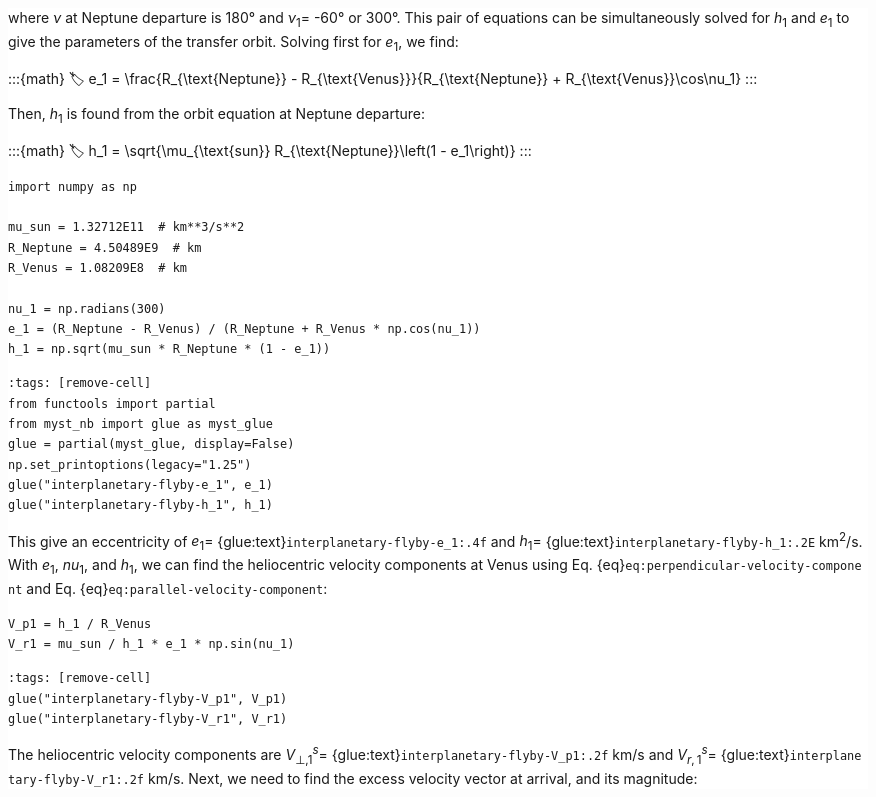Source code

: where $\nu$ at Neptune departure is 180° and $\nu_1 =$ -60° or 300°. This pair of equations can be simultaneously solved for $h_1$ and $e_1$ to give the parameters of the transfer orbit. Solving first for $e_1$, we find:

:::{math}
:label:
e_1 = \frac{R_{\text{Neptune}} - R_{\text{Venus}}}{R_{\text{Neptune}} + R_{\text{Venus}}\cos\nu_1}
:::

Then, $h_1$ is found from the orbit equation at Neptune departure:

:::{math}
:label:
h_1 = \sqrt{\mu_{\text{sun}} R_{\text{Neptune}}\left(1 - e_1\right)}
:::

```{code-cell} ipython3
import numpy as np

mu_sun = 1.32712E11  # km**3/s**2
R_Neptune = 4.50489E9  # km
R_Venus = 1.08209E8  # km

nu_1 = np.radians(300)
e_1 = (R_Neptune - R_Venus) / (R_Neptune + R_Venus * np.cos(nu_1))
h_1 = np.sqrt(mu_sun * R_Neptune * (1 - e_1))
```

```{code-cell} ipython3
:tags: [remove-cell]
from functools import partial
from myst_nb import glue as myst_glue
glue = partial(myst_glue, display=False)
np.set_printoptions(legacy="1.25")
glue("interplanetary-flyby-e_1", e_1)
glue("interplanetary-flyby-h_1", h_1)
```

This give an eccentricity of $e_1 =$ {glue:text}`interplanetary-flyby-e_1:.4f` and $h_1 =$ {glue:text}`interplanetary-flyby-h_1:.2E` km<sup>2</sup>/s. With $e_1$, $nu_1$, and $h_1$, we can find the heliocentric velocity components at Venus using Eq. {eq}`eq:perpendicular-velocity-component` and Eq. {eq}`eq:parallel-velocity-component`:

```{code-cell} ipython3
V_p1 = h_1 / R_Venus
V_r1 = mu_sun / h_1 * e_1 * np.sin(nu_1)
```

```{code-cell} ipython3
:tags: [remove-cell]
glue("interplanetary-flyby-V_p1", V_p1)
glue("interplanetary-flyby-V_r1", V_r1)
```

The heliocentric velocity components are $V_{\perp,1}^s =$ {glue:text}`interplanetary-flyby-V_p1:.2f` km/s and $V_{r,1}^s =$ {glue:text}`interplanetary-flyby-V_r1:.2f` km/s. Next, we need to find the excess velocity vector at arrival, and its magnitude:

Task brief:
Your output should be the full set of entries above, restated word for word and free of pictures.

Completed exercise:
Source code

: where $\nu$ at Neptune departure is 180° and $\nu_1 =$ -60° or 300°. This pair of equations can be simultaneously solved for $h_1$ and $e_1$ to give the parameters of the transfer orbit. Solving first for $e_1$, we find:

:::{math}
:label:
e_1 = \frac{R_{\text{Neptune}} - R_{\text{Venus}}}{R_{\text{Neptune}} + R_{\text{Venus}}\cos\nu_1}
:::

Then, $h_1$ is found from the orbit equation at Neptune departure:

:::{math}
:label:
h_1 = \sqrt{\mu_{\text{sun}} R_{\text{Neptune}}\left(1 - e_1\right)}
:::

```{code-cell} ipython3
import numpy as np

mu_sun = 1.32712E11  # km**3/s**2
R_Neptune = 4.50489E9  # km
R_Venus = 1.08209E8  # km

nu_1 = np.radians(300)
e_1 = (R_Neptune - R_Venus) / (R_Neptune + R_Venus * np.cos(nu_1))
h_1 = np.sqrt(mu_sun * R_Neptune * (1 - e_1))
```

```{code-cell} ipython3
:tags: [remove-cell]
from functools import partial
from myst_nb import glue as myst_glue
glue = partial(myst_glue, display=False)
np.set_printoptions(legacy="1.25")
glue("interplanetary-flyby-e_1", e_1)
glue("interplanetary-flyby-h_1", h_1)
```

This give an eccentricity of $e_1 =$ {glue:text}`interplanetary-flyby-e_1:.4f` and $h_1 =$ {glue:text}`interplanetary-flyby-h_1:.2E` km<sup>2</sup>/s. With $e_1$, $nu_1$, and $h_1$, we can find the heliocentric velocity components at Venus using Eq. {eq}`eq:perpendicular-velocity-component` and Eq. {eq}`eq:parallel-velocity-component`:

```{code-cell} ipython3
V_p1 = h_1 / R_Venus
V_r1 = mu_sun / h_1 * e_1 * np.sin(nu_1)
```

```{code-cell} ipython3
:tags: [remove-cell]
glue("interplanetary-flyby-V_p1", V_p1)
glue("interplanetary-flyby-V_r1", V_r1)
```

The heliocentric velocity components are $V_{\perp,1}^s =$ {glue:text}`interplanetary-flyby-V_p1:.2f` km/s and $V_{r,1}^s =$ {glue:text}`interplanetary-flyby-V_r1:.2f` km/s. Next, we need to find the excess velocity vector at arrival, and its magnitude:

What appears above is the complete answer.